Necessity: the mother of innovation
Worldwide lockdowns are changing the way we live and work. Not only do we need to find new ways to do things like communicate with our colleagues and customers and educate our children – in short to innovate – we need to find new ways to do the innovating itself.
But at a time when falling sales (and profits) are inflicting many companies, senior managers are being forced to re-consider their priorities. Should they continue to spend on innovation – over and above other things that relate to the “here and now” – and, if so, how should they go about it?
If ever the phrase “survival of the fittest” were true, it is surely now: the most ‘fit’ to adapt to the new normal of remote working and digital engagement, and the most fit to innovate in a way that delivers tangible (and desirable) outcomes – and a greater ability to compete – while all the time managing costs and preserving the business.
Hunker down or keep going?
Inevitably a company’s priorities – and its ability to continue its existing activities as well as initiate new ones – will depend on its financial health, but a decision to ‘hunker down’ – for example by stopping some non-essential activities such as marketing, staff training and, yes, innovation – is one that, most often, will leave a business weaker and less able to survive and prosper when the crisis passes (which, by the way, it will).
Of course, many companies know this and, galvanised by the circumstances of the pandemic, are using the time to innovate hard and fast. Can your company afford to do less just as your competitors are doing more?
So what should you do?
Companies innovate in many ways – through inhouse R&D departments as well as collaboration with external technology providers – but at an unprecedented time like this, what are the right ways? How can corporates get the best bang for their innovation buck?
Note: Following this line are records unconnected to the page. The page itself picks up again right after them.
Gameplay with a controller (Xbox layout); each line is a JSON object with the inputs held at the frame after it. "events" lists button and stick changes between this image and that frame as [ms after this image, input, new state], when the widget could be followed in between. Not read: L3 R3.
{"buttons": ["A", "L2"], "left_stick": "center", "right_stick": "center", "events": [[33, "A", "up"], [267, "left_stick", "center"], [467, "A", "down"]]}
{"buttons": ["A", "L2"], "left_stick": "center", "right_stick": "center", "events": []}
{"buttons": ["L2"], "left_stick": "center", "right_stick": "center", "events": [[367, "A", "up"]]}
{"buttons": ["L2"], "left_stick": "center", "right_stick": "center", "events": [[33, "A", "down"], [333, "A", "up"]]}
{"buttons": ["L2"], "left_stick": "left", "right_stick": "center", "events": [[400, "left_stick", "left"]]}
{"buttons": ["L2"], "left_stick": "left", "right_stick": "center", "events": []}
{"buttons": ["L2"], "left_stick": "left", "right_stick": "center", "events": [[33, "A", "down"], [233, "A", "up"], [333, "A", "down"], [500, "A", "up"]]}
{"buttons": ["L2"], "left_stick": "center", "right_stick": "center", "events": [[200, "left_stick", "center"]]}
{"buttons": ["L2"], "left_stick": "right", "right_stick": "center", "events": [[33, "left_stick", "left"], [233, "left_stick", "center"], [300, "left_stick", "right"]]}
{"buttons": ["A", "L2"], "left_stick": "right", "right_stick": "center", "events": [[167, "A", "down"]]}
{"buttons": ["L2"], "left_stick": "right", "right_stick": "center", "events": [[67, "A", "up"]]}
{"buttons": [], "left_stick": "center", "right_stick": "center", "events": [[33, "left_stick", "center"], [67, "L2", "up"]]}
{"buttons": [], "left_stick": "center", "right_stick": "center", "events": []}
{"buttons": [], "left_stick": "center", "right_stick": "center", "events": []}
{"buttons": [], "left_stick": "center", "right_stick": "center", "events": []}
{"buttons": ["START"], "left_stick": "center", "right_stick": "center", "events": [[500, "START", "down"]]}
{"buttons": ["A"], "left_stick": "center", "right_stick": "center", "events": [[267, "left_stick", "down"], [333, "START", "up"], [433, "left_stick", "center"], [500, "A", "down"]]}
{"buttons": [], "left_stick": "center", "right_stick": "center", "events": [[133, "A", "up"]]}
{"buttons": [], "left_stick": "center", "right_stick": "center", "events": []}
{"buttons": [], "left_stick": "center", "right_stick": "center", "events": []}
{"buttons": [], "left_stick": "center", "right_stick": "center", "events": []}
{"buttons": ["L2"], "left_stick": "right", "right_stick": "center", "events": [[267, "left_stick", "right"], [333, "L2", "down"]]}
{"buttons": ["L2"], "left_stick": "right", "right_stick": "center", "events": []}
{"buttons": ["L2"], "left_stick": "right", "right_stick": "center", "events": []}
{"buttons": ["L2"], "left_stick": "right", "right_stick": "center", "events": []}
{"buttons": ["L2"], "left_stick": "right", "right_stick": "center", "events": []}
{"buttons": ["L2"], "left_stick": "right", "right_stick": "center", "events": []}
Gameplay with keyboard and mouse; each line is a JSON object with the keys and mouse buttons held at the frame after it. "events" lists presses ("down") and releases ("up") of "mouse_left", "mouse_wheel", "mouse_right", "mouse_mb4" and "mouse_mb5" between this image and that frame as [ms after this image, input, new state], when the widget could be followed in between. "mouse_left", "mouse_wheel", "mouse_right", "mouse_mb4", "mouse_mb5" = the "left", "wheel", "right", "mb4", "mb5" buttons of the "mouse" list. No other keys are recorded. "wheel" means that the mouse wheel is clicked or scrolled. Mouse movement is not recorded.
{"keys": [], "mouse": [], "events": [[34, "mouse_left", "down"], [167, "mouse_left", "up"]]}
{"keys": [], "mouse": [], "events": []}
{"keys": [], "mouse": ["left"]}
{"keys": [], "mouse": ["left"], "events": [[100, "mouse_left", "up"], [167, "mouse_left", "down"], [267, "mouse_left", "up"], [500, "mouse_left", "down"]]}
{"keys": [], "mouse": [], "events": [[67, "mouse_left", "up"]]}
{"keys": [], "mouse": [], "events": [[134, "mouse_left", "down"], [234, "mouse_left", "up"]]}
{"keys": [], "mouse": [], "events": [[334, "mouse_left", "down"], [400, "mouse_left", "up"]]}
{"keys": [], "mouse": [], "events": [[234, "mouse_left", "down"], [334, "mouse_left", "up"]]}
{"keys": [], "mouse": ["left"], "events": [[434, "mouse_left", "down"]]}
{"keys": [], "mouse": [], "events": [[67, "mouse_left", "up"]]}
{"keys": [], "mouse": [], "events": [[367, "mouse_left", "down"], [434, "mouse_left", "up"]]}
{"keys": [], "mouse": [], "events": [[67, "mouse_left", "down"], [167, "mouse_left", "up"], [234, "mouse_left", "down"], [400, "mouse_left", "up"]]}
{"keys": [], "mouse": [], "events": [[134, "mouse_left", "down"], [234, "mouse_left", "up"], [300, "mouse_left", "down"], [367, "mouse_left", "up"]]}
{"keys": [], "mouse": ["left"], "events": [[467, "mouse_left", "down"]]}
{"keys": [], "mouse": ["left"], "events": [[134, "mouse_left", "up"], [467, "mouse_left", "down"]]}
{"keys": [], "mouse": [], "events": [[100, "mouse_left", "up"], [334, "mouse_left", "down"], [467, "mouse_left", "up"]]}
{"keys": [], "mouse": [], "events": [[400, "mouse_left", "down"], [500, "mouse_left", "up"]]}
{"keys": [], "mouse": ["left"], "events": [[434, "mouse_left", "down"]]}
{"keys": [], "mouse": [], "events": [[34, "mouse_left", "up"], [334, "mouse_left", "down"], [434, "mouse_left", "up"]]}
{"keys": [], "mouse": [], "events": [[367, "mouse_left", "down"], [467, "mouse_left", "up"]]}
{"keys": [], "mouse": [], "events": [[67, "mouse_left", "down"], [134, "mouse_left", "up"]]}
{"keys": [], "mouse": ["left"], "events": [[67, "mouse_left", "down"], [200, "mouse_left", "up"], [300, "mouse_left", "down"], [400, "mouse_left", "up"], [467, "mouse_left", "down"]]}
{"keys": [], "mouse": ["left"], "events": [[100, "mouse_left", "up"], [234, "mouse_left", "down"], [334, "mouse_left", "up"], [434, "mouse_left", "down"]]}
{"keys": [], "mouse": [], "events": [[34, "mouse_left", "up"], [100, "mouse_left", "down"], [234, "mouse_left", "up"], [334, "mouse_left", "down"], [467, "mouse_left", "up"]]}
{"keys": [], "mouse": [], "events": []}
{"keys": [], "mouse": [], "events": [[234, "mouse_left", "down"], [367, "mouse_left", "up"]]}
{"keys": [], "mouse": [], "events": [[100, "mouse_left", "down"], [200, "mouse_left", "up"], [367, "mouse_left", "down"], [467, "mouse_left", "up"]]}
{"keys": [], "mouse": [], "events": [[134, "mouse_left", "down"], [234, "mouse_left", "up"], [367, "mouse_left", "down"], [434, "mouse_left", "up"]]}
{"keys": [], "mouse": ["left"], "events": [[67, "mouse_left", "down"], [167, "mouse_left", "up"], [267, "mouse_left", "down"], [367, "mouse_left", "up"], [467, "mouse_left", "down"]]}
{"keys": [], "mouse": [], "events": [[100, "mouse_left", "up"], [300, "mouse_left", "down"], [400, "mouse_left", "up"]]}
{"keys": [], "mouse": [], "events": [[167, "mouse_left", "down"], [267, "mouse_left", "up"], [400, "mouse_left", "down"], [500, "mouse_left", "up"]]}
Focusing on the short term
To stay competitive in the short and medium terms – that is now and over the next 3-5 years – companies should seek out proven and ‘ready-to-go’ technologies and solutions, ones that will deliver critical quick fixes and help your firm adapt to the new normal, not to mention staying with or getting ahead of your competitors, including disruptive ‘upstarts’.
That means defining as precisely as possible, perhaps with outside help, what you need and then deploying a highly-targeted ‘scouting’ strategy, remembering that the best-fit technologies or solutions may reside with startups and scaleups outside of Japan. You should treat every search as a global one, taking in not just the obvious innovation ‘hotspots’ like Silicon Valley, but other parts of the United States, Europe and China. Leave no stone unturned.
By contrast, what will not deliver tangible outcomes in the short term – essential at a time when budgets are tightening and you need to adapt fast – is participation in accelerators or, for that matter, strategic investments in early-stage startups, whether directly or via a fund. Those things are important as a way of supporting aspiring entrepreneurs and the innovation ecosystem at large – not to mention your longer-term strategy – but they will not address your immediate challenges.
Re-prioritise, not de-prioritise
So it’s not a case of ‘deprioritising’ your innovation, but rather of ‘reprioritising’ it to focus on ways that will deliver the essential, short-term benefits.
That means, even in the face of the pandemic and international travel restrictions, retaining your global outposts – your ‘innovation antenna’ – so that you can continue to seek and engage the best technology and solution providers, as well as monitor your industry’s trends and competitors.
If personnel can’t relocate – because of the pandemic – keep your existing people in post or use proxies, such as local technology scouts, to do their work. And of course leverage the latest digital technologies to help you communicate, evaluate and accelerate.
An innovation strategy should, by its very nature, be dynamic; it should adapt to fit the circumstances. Every company needs to be thinking about and investing in its long-term future, but right now the emphasis should be on working with innovators and startups who can deliver fast, workable solutions. And the best way to achieve that is through a strategy of direct, deliberate and hands-on engagement.